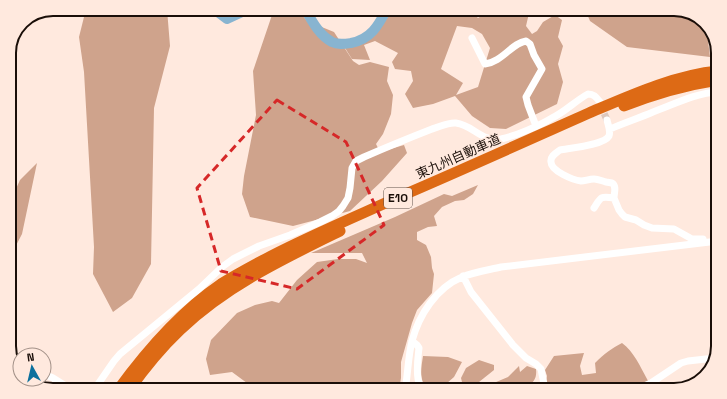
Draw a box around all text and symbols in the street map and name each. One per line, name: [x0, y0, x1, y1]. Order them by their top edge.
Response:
street label: 東九州自動車道: [413, 130, 503, 183]
road number: E10: [384, 188, 412, 208]
north arrow: [12, 347, 52, 387]
text: N: [26, 350, 35, 365]

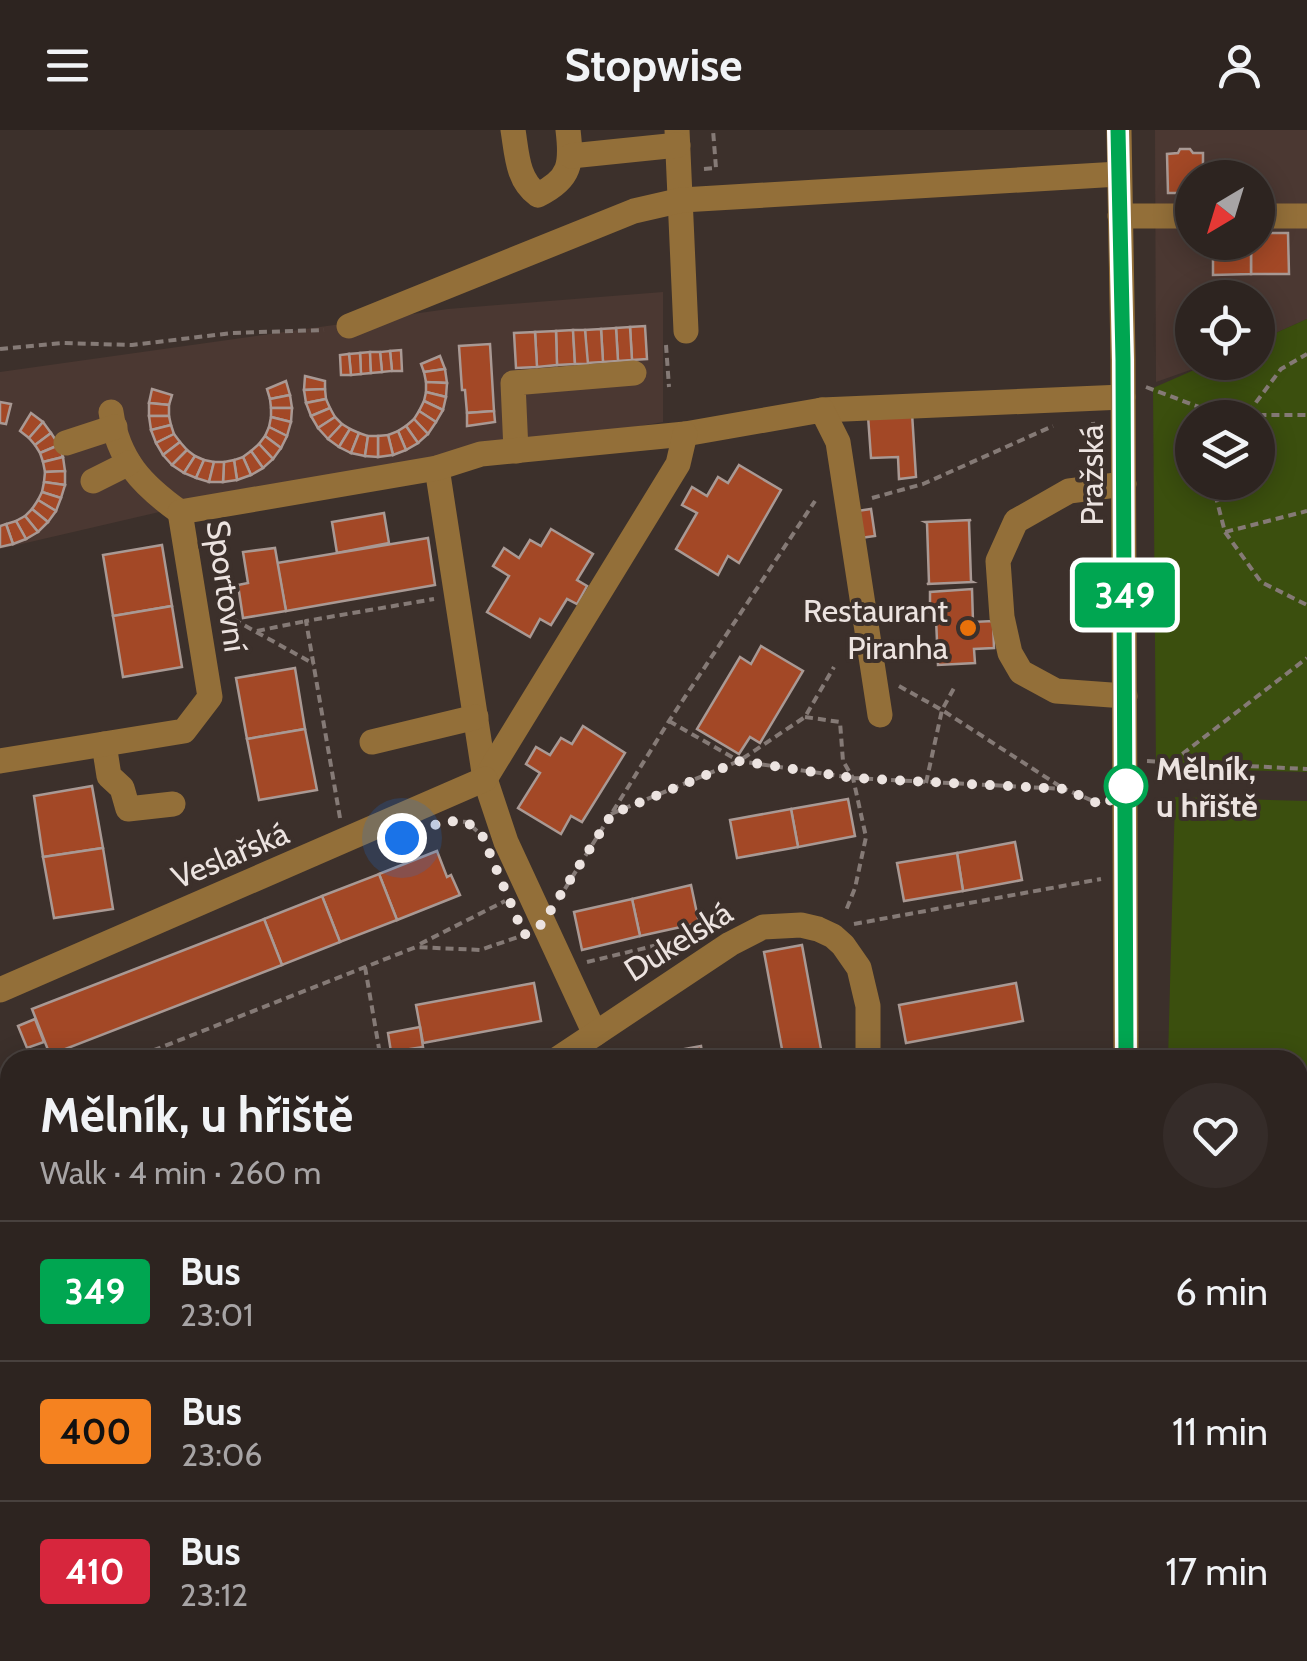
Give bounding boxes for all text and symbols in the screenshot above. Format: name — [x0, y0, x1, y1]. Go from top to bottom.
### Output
icon: menu — [40, 38, 95, 93]
text: Stopwise — [565, 38, 742, 92]
icon: person — [1212, 38, 1267, 93]
north arrow — [1175, 160, 1275, 260]
map controls — [1175, 160, 1275, 500]
button: locate — [1175, 280, 1275, 380]
button: layers — [1175, 400, 1275, 500]
street label: Pražská — [1072, 424, 1111, 526]
street label: Sportovní — [198, 518, 256, 654]
line badge: 349 — [1068, 562, 1182, 628]
text: 349 — [1095, 574, 1155, 617]
place label: Restaurant Piranha — [803, 591, 949, 667]
marker: Restaurant Piranha — [957, 617, 979, 639]
place label: Mělník, u hřiště — [1156, 749, 1258, 825]
marker: Mělník, u hřiště — [1105, 765, 1147, 807]
street label: Veslařská — [166, 813, 295, 897]
your location — [377, 813, 427, 863]
street label: Dukelská — [617, 892, 740, 989]
button: heart — [1163, 1083, 1268, 1188]
text: Mělník, u hřiště — [40, 1086, 353, 1144]
text: Walk · 4 min · 260 m — [40, 1153, 321, 1192]
text: Bus — [180, 1248, 241, 1295]
text: 6 min — [1175, 1268, 1268, 1315]
text: 349 — [65, 1270, 125, 1313]
text: 23:01 — [180, 1295, 254, 1334]
text: Bus — [181, 1388, 242, 1435]
text: 11 min — [1172, 1408, 1268, 1455]
text: 400 — [60, 1410, 131, 1453]
text: 23:06 — [181, 1435, 262, 1474]
text: Bus — [180, 1528, 241, 1575]
text: 17 min — [1165, 1548, 1268, 1595]
text: 410 — [65, 1550, 125, 1593]
text: 23:12 — [180, 1575, 248, 1614]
########################################
• WORK REQUEST: Everything in the entries above except the pictures should be given again exactly.

• RESULT FOR THIS EXERCISE:
Draw a box around all text and symbols in the street map and name each. One per line, name: [x0, y0, x1, y1]. Order them by their top edge.
Response:
street label: 東九州自動車道: [413, 130, 503, 183]
road number: E10: [384, 188, 412, 208]
north arrow: [12, 347, 52, 387]
text: N: [26, 350, 35, 365]

Give bounding boxes for all text and symbols in the screenshot above. Format: name — [x0, y0, x1, y1]. Go from top to bottom.
### Output
icon: menu — [40, 38, 95, 93]
text: Stopwise — [565, 38, 742, 92]
icon: person — [1212, 38, 1267, 93]
north arrow — [1175, 160, 1275, 260]
map controls — [1175, 160, 1275, 500]
button: locate — [1175, 280, 1275, 380]
button: layers — [1175, 400, 1275, 500]
street label: Pražská — [1072, 424, 1111, 526]
street label: Sportovní — [198, 518, 256, 654]
line badge: 349 — [1068, 562, 1182, 628]
text: 349 — [1095, 574, 1155, 617]
place label: Restaurant Piranha — [803, 591, 949, 667]
marker: Restaurant Piranha — [957, 617, 979, 639]
place label: Mělník, u hřiště — [1156, 749, 1258, 825]
marker: Mělník, u hřiště — [1105, 765, 1147, 807]
street label: Veslařská — [166, 813, 295, 897]
your location — [377, 813, 427, 863]
street label: Dukelská — [617, 892, 740, 989]
button: heart — [1163, 1083, 1268, 1188]
text: Mělník, u hřiště — [40, 1086, 353, 1144]
text: Walk · 4 min · 260 m — [40, 1153, 321, 1192]
text: Bus — [180, 1248, 241, 1295]
text: 6 min — [1175, 1268, 1268, 1315]
text: 349 — [65, 1270, 125, 1313]
text: 23:01 — [180, 1295, 254, 1334]
text: Bus — [181, 1388, 242, 1435]
text: 11 min — [1172, 1408, 1268, 1455]
text: 400 — [60, 1410, 131, 1453]
text: 23:06 — [181, 1435, 262, 1474]
text: Bus — [180, 1528, 241, 1575]
text: 17 min — [1165, 1548, 1268, 1595]
text: 410 — [65, 1550, 125, 1593]
text: 23:12 — [180, 1575, 248, 1614]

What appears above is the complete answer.